Instructions for the task: The answer must be every line below that contains the string "lines".

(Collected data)

§ §

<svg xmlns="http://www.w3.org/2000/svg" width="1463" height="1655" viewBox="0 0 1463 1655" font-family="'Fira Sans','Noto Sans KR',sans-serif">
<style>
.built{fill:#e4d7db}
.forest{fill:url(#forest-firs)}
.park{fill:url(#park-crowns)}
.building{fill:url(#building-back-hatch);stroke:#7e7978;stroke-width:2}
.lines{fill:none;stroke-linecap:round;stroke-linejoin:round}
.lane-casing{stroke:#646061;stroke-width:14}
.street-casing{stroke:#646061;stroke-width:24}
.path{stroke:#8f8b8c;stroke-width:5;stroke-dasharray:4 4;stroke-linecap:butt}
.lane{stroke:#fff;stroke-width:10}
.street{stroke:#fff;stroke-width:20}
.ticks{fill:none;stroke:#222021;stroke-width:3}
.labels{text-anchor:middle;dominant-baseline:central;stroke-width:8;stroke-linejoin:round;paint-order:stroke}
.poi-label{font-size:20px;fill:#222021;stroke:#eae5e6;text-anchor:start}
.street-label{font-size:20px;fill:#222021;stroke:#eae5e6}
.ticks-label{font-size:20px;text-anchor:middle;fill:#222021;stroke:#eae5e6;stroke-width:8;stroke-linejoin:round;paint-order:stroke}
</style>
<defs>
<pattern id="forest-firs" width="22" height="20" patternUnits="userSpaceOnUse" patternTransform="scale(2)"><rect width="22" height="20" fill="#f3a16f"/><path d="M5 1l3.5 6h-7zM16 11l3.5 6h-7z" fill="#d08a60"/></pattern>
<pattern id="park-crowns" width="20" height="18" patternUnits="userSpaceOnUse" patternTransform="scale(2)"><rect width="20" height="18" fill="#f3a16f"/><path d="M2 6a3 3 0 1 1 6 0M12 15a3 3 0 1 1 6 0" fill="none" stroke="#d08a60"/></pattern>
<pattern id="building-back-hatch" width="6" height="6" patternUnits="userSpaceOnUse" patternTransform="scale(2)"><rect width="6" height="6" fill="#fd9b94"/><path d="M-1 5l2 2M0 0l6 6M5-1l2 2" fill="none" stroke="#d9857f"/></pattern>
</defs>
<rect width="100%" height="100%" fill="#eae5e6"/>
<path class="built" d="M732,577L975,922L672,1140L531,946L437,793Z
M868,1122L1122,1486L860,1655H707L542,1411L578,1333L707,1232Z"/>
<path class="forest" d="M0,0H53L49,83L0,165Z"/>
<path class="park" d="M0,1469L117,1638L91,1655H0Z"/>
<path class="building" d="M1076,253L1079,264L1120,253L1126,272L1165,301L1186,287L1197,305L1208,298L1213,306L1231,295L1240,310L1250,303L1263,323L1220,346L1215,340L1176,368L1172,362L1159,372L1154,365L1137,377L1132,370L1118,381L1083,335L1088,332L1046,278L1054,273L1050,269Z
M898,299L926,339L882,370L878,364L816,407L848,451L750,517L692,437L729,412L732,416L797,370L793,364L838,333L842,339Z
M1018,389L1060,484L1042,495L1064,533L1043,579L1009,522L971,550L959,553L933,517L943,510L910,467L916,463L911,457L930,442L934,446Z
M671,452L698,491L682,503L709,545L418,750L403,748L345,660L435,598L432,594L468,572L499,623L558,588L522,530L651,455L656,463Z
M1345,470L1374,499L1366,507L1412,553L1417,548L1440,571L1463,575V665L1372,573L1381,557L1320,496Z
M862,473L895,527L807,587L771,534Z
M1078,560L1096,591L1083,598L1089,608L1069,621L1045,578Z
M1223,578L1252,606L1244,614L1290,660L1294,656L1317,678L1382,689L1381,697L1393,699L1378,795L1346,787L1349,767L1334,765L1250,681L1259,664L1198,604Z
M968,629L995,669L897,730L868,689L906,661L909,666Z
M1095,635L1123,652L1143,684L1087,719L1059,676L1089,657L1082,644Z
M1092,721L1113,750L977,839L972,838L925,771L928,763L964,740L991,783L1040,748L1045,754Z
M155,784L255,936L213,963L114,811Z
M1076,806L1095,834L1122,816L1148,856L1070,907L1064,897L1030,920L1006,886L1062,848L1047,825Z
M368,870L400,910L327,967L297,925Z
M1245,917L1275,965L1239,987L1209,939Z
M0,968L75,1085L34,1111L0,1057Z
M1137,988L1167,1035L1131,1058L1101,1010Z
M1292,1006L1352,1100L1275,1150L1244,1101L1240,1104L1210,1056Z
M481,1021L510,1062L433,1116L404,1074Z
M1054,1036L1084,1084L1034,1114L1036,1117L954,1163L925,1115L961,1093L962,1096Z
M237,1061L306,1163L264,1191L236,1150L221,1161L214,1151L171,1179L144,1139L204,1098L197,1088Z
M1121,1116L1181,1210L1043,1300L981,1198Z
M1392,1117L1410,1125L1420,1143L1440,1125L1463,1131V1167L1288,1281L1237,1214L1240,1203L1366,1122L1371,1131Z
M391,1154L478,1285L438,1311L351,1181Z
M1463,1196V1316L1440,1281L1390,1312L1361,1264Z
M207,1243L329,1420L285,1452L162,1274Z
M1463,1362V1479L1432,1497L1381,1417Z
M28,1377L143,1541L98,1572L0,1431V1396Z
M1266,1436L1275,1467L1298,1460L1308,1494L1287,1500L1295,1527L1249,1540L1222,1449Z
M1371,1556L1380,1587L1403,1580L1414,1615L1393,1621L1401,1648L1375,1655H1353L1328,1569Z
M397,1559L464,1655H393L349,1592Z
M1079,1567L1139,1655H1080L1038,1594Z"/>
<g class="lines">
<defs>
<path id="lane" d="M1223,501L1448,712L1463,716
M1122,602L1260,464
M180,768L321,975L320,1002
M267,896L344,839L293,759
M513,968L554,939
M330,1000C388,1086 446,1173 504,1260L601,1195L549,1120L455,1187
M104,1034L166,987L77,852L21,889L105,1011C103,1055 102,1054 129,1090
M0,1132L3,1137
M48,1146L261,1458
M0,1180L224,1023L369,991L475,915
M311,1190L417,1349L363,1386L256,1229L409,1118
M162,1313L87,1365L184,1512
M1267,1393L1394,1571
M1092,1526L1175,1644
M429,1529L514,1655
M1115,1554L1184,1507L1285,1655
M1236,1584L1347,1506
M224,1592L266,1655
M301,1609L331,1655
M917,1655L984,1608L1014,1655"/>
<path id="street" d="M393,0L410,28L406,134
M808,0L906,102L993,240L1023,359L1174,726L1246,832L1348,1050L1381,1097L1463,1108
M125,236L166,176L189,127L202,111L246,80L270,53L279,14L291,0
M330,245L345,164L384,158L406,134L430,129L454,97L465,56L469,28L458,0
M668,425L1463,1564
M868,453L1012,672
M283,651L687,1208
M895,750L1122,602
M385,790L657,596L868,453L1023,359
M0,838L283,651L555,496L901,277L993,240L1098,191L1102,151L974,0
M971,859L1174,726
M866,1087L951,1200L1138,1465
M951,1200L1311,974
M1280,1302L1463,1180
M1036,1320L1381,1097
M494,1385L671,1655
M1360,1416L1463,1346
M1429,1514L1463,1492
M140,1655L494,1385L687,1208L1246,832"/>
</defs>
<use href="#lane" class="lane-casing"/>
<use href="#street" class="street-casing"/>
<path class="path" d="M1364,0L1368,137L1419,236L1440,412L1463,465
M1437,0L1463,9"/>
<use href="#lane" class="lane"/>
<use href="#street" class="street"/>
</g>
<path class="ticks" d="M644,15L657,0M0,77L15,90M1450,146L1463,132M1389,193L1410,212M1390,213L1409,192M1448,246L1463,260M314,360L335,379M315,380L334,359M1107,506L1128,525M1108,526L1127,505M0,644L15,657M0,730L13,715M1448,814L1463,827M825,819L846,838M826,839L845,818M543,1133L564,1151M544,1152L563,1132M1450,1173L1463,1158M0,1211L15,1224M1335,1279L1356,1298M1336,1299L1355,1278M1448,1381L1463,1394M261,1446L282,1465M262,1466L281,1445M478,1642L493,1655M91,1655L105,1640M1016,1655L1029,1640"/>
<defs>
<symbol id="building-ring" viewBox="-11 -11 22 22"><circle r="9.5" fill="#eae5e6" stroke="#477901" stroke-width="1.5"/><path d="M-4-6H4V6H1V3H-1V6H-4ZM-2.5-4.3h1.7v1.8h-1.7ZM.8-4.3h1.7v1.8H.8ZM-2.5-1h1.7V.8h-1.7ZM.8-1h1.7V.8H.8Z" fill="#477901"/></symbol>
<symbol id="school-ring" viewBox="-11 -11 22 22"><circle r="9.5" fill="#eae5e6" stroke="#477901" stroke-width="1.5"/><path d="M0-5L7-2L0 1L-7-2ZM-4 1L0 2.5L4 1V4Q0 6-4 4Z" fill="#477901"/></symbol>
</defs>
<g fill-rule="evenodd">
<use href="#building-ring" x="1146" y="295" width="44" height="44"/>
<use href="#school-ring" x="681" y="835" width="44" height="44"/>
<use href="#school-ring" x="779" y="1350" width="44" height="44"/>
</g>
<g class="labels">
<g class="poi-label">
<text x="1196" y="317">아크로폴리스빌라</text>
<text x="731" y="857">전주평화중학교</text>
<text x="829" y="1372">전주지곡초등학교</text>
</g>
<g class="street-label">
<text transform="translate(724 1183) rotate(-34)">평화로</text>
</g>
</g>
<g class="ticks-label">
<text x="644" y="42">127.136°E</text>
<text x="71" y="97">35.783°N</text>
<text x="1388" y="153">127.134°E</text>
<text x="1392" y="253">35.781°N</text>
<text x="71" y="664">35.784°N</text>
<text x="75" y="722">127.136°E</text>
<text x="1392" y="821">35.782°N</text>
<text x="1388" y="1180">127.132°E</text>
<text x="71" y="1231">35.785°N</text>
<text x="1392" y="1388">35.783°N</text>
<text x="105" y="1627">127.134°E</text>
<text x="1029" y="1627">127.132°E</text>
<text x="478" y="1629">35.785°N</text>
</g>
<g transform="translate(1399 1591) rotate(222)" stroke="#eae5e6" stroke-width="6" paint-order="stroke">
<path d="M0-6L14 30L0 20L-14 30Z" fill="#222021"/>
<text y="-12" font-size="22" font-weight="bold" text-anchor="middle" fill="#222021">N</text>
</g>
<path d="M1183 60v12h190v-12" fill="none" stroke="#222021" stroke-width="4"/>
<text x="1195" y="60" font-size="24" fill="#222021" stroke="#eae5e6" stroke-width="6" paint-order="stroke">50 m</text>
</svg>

§ §

Result of this exercise:
.lines{fill:none;stroke-linecap:round;stroke-linejoin:round}
<g class="lines">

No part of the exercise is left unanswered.